Old memories of panic and frustration of such things flow into my head, as I remember a time when I was like my daughter, thinking I was unable to get the knots out of any piece of chain, and every time I tried, I gave up.
More memories come to me as I remember myself frantically pulling every last thing out of my high school closet to find one shoe.
Well, I have had years of practice, with hubby and oldest son not being able to find anything right in front of their faces. But this was different. These tasks were things I remember rushing through when I was my daughter's age. I never did de-tangle those necklaces before I moved out.
I thought I would cringe at the thought of being that old mamma who handles everything cool as a cucumber. But honestly, I was quite proud. I was relieved, in a way, that I could show my daughter these things can be done calmly, carefully. (She is a little less than graceful with things that should be handled carefully to begin with)
So yes, I am getting old I guess. At forty something, with 3 teenagers, I guess I am old. To them anyways. But to me, I am still young.
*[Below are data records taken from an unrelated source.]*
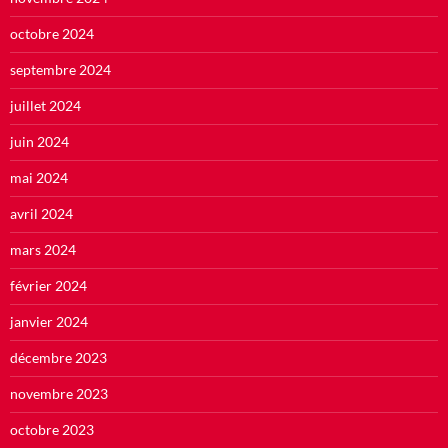
octobre 2024
septembre 2024
juillet 2024
juin 2024
mai 2024
avril 2024
mars 2024
février 2024
janvier 2024
décembre 2023
novembre 2023
octobre 2023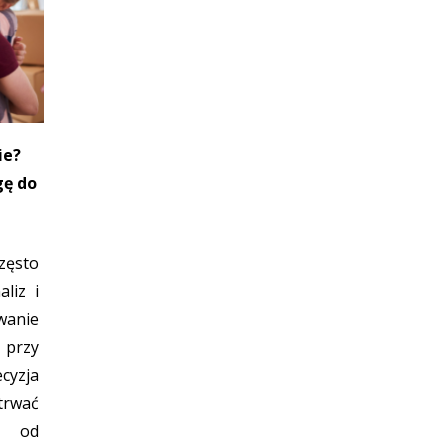
ie?
gę do
zęsto
liz i
wanie
 przy
cyzja
trwać
s od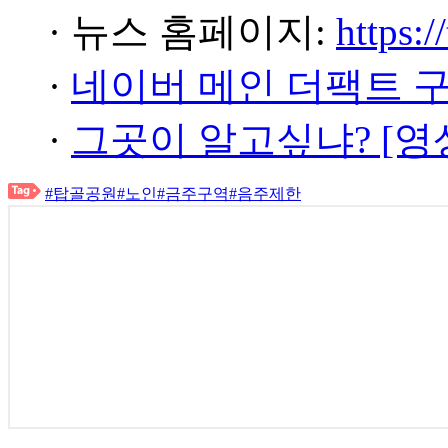
· 뉴스 홈페이지:
https:/
·
네이버 메인 더팩트 
·
그곳이 알고싶냐? [영
#탑골공원
#노인
#금주구역
#음주제한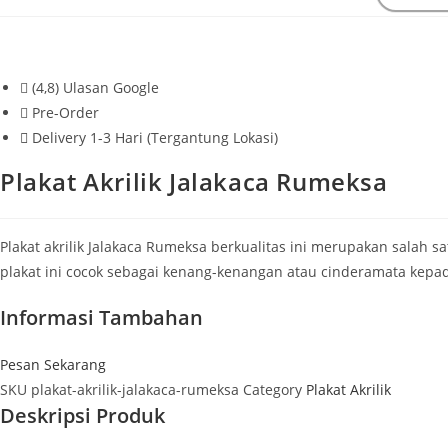
Beranda
>
Plakat Akrilik
>
Plakat Akrilik Jalakaca Rumeksa
(4,8) Ulasan Google
Pre-Order
Delivery 1-3 Hari (Tergantung Lokasi)
Plakat Akrilik Jalakaca Rumeksa
Plakat akrilik Jalakaca Rumeksa berkualitas ini merupakan salah
plakat ini cocok sebagai kenang-kenangan atau cinderamata kepada
Informasi Tambahan
Pesan Sekarang
SKU
plakat-akrilik-jalakaca-rumeksa
Category
Plakat Akrilik
Deskripsi Produk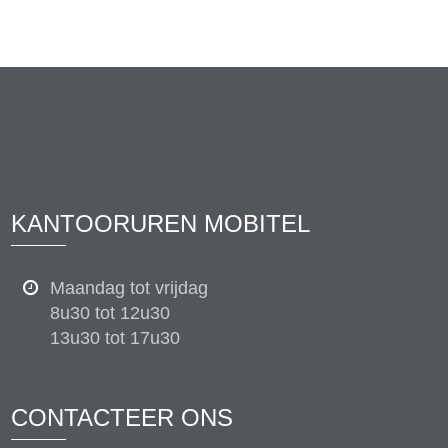
KANTOORUREN MOBITEL
Maandag tot vrijdag
8u30 tot 12u30
13u30 tot 17u30
CONTACTEER ONS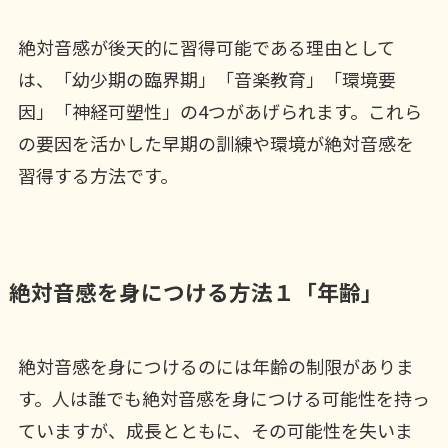
絶対音感が後天的に習得可能である理由として
は、「幼少期の臨界期」「音楽教育」「環境要
因」「神経可塑性」の4つがあげられます。これら
の要因を活かした早期の訓練や環境が絶対音感を
習得する方法です。
絶対音感を身につける方法１「年齢」
絶対音感を身につけるのには年齢の制限がありま
す。人は誰でも絶対音感を身につける可能性を持っ
ていますが、成長とともに、その可能性を失いま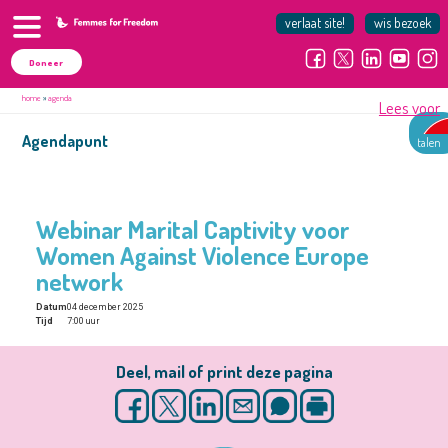
verlaat site!
wis bezoek
Doneer
home
»
agenda
Lees voor
Agendapunt
talen
Webinar Marital Captivity voor
Women Against Violence Europe
network
Datum
04 december 2025
Tijd
7:00 uur
Deel, mail of print deze pagina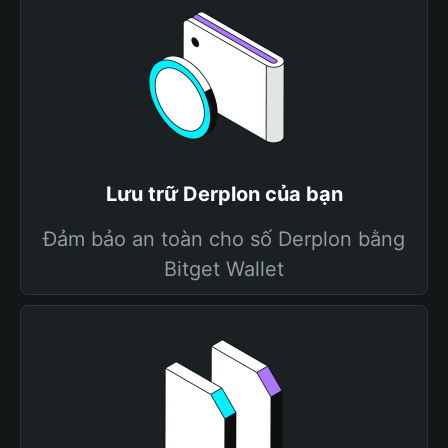
Lưu trữ Derplon của bạn
Đảm bảo an toàn cho số Derplon bằng
Bitget Wallet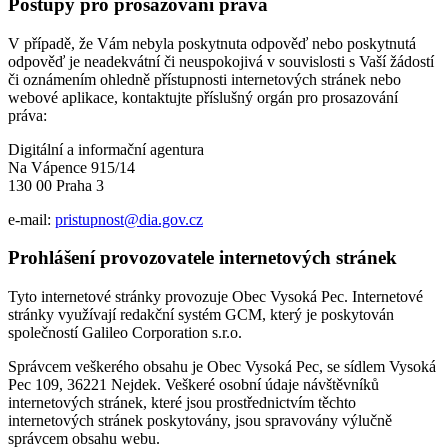
Postupy pro prosazování práva
V případě, že Vám nebyla poskytnuta odpověď nebo poskytnutá
odpověď je neadekvátní či neuspokojivá v souvislosti s Vaší žádostí
či oznámením ohledně přístupnosti internetových stránek nebo
webové aplikace, kontaktujte příslušný orgán pro prosazování
práva:
Digitální a informační agentura
Na Vápence 915/14
130 00 Praha 3
e-mail:
pristupnost@dia.gov.cz
Prohlášení provozovatele internetových stránek
Tyto internetové stránky provozuje Obec Vysoká Pec. Internetové
stránky využívají redakční systém GCM, který je poskytován
společností Galileo Corporation s.r.o.
Správcem veškerého obsahu je Obec Vysoká Pec, se sídlem Vysoká
Pec 109, 36221 Nejdek. Veškeré osobní údaje návštěvníků
internetových stránek, které jsou prostřednictvím těchto
internetových stránek poskytovány, jsou spravovány výlučně
správcem obsahu webu.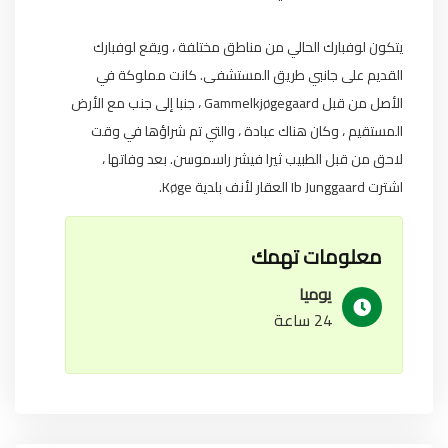
يتكون لوفبارك الحالي من مناطق مختلفة ، ويقع لوفبارك
القديم على جانبي طريق المستشفى. كانت مملوكة في
الأصل من قبل Gammelkjøgegaard ، جنبا إلى جنب مع الأرض
المستقيم ، وكان هناك عبادة ، والتي تم شراؤها في وقت
لاحق من قبل الطبيب ثيرا فيشر راسموسن. بعد وفاتها ،
اشترت Ib Junggaard العقار لأنف بلدية Køge.
معلومات تهمك
يوميا
24 ساعة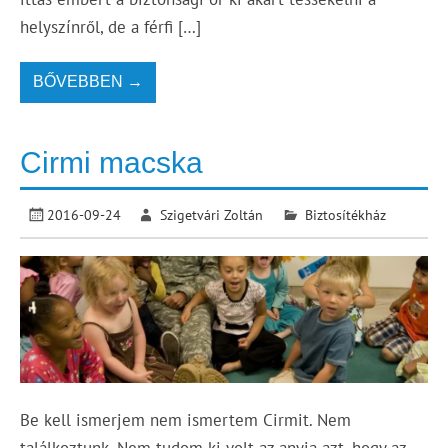
helyszínről, de a férfi […]
BŐVEBBEN →
Cirmi macska
2016-09-24
Szigetvári Zoltán
Biztosítékház
Be kell ismerjem nem ismertem Cirmit. Nem
találkoztunk. Nem tudom ki volt az anyja azt, hogy az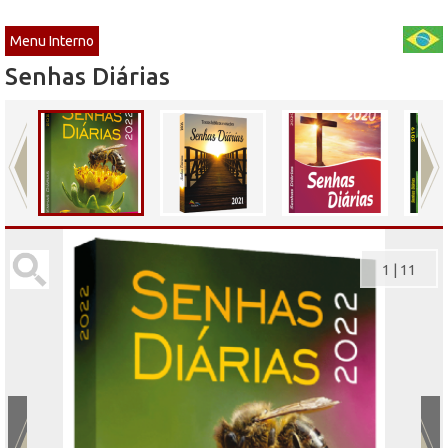
Menu Interno
Senhas Diárias
1
|
11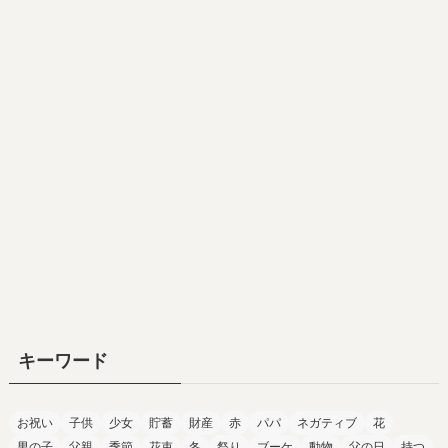
キーワード
お祝い
子供
少女
貯蓄
財産
赤
パパ
ネガティブ
花
男の子
父親
季節
花束
冬
祭り
ブーケ
動物
父の日
持つ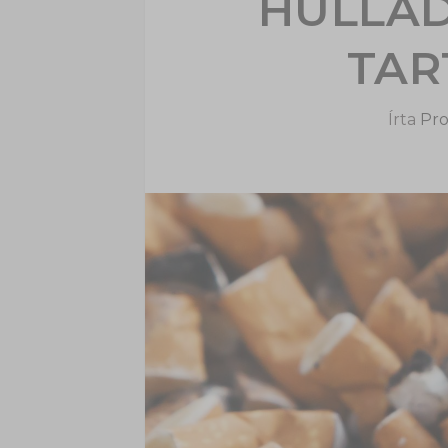
HULLAD
TAR
Írta
Pro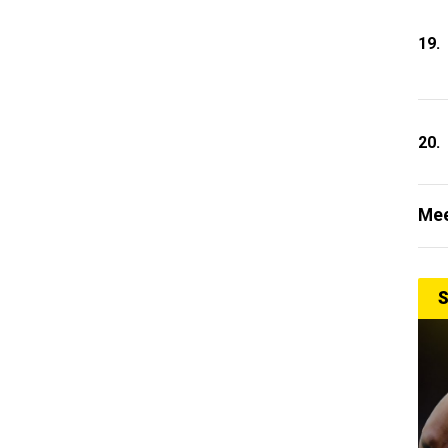
19.
20.
Mee
S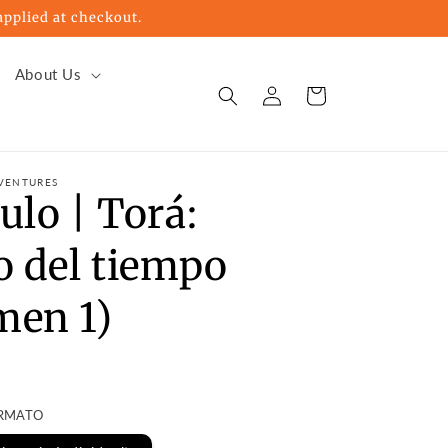
pplied at checkout.
About Us
Log
Cart
in
VENTURES
ulo | Torá:
o del tiempo
men 1)
ORMATO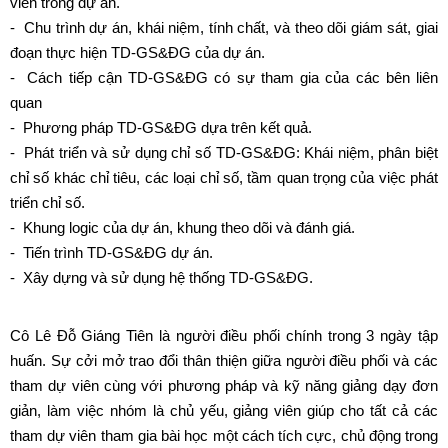
viên trong dự án.
- Chu trình dự án, khái niệm, tính chất, và theo dõi giám sát, giai
đoạn thực hiện TD-GS&ĐG của dự án.
- Cách tiếp cận TD-GS&ĐG có sự tham gia của các bên liên
quan
- Phương pháp TD-GS&ĐG dựa trên kết quả.
- Phát triển và sử dụng chỉ số TD-GS&ĐG: Khái niệm, phân biệt
chỉ số khác chỉ tiêu, các loại chỉ số, tầm quan trọng của việc phát
triển chỉ số.
- Khung logic của dự án, khung theo dõi và đánh giá.
- Tiến trình TD-GS&ĐG dự án.
- Xây dựng và sử dụng hệ thống TD-GS&ĐG.
Cô Lê Đỗ Giáng Tiên là người điều phối chính trong 3 ngày tập
huấn. Sự cởi mở trao đổi thân thiện giữa người điều phối và các
tham dự viên cùng với phương pháp và kỹ năng giảng dạy đơn
giản, làm việc nhóm là chủ yếu, giảng viên giúp cho tất cả các
tham dự viên tham gia bài học một cách tích cực, chủ động trong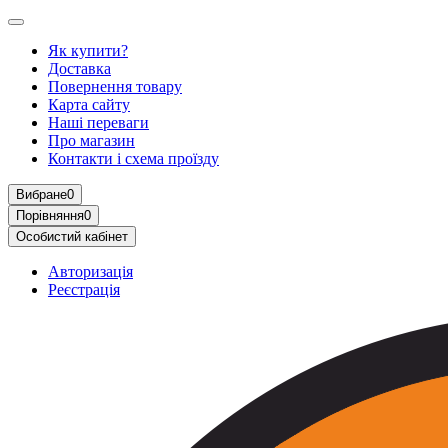
Як купити?
Доставка
Повернення товару
Карта сайту
Наші переваги
Про магазин
Контакти і схема проїзду
Вибране
0
Порівняння
0
Особистий кабінет
Авторизація
Реєстрація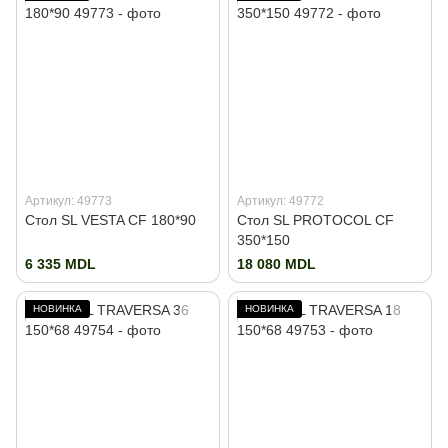
Артикул: 49773
Артикул: 49772
Стол SL VESTA CF 180*90
Стол SL PROTOCOL CF
350*150
6 335 MDL
18 080 MDL
НОВИНКА
НОВИНКА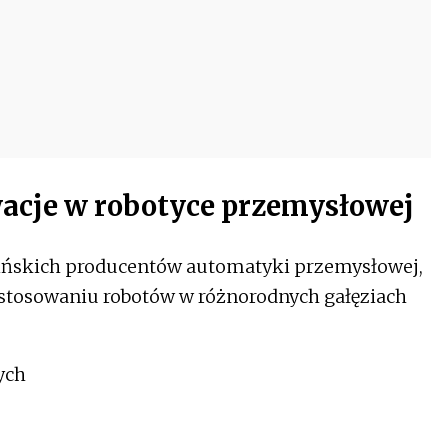
acje w robotyce przemysłowej
hińskich producentów automatyki przemysłowej,
astosowaniu robotów w różnorodnych gałęziach
ych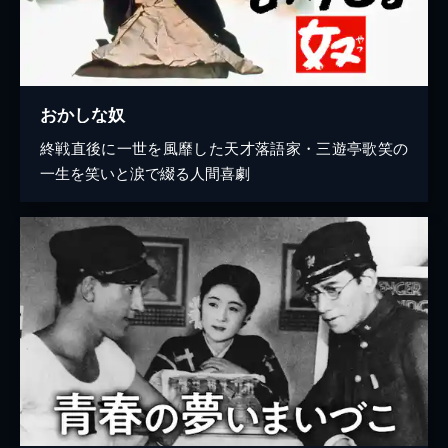
おかしな奴
終戦直後に一世を風靡した天才落語家・三遊亭歌笑の
一生を笑いと涙で綴る人間喜劇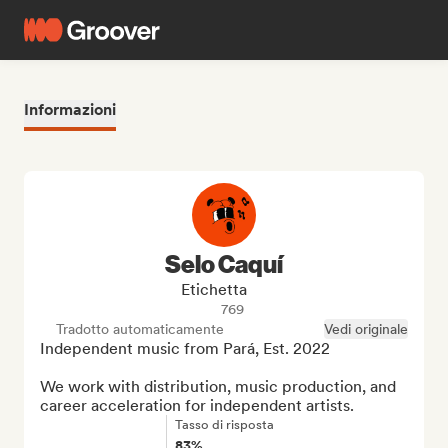
Informazioni
Selo Caquí
Etichetta
769
Tradotto automaticamente
Vedi originale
Almost all my friends just had kids 5 years ago, so I am seeing them as I was 15 years ago.
I am submitting my resumes, like I did fresh out of college.
I have taken up running, similar to my addiction to aerobics back in college. I am uncertain about my future, but now I also share the uncertainty of my children's future.
**I have since found a job, and so incredible thankful I don't have those old stresses of 'will they call for an interview?' I am glad to be old and settled in to a steady paycheck. **
I am re-defining my life yet again, forging a path that will make my life, our lives, better. At the same time, I have lived this all before, I have brought my children to adulthood, where they themselves are forging a path that will make their lives better.
**I am now certain my future is just what I want it to be: a less stressful enjoyment of life. And excited to see where theirs lead.**
I am old, but I am still young. I have the experience, and some wisdom, but I feel like I have so much ahead of me.
I hope it feels like this all the way until I am 90.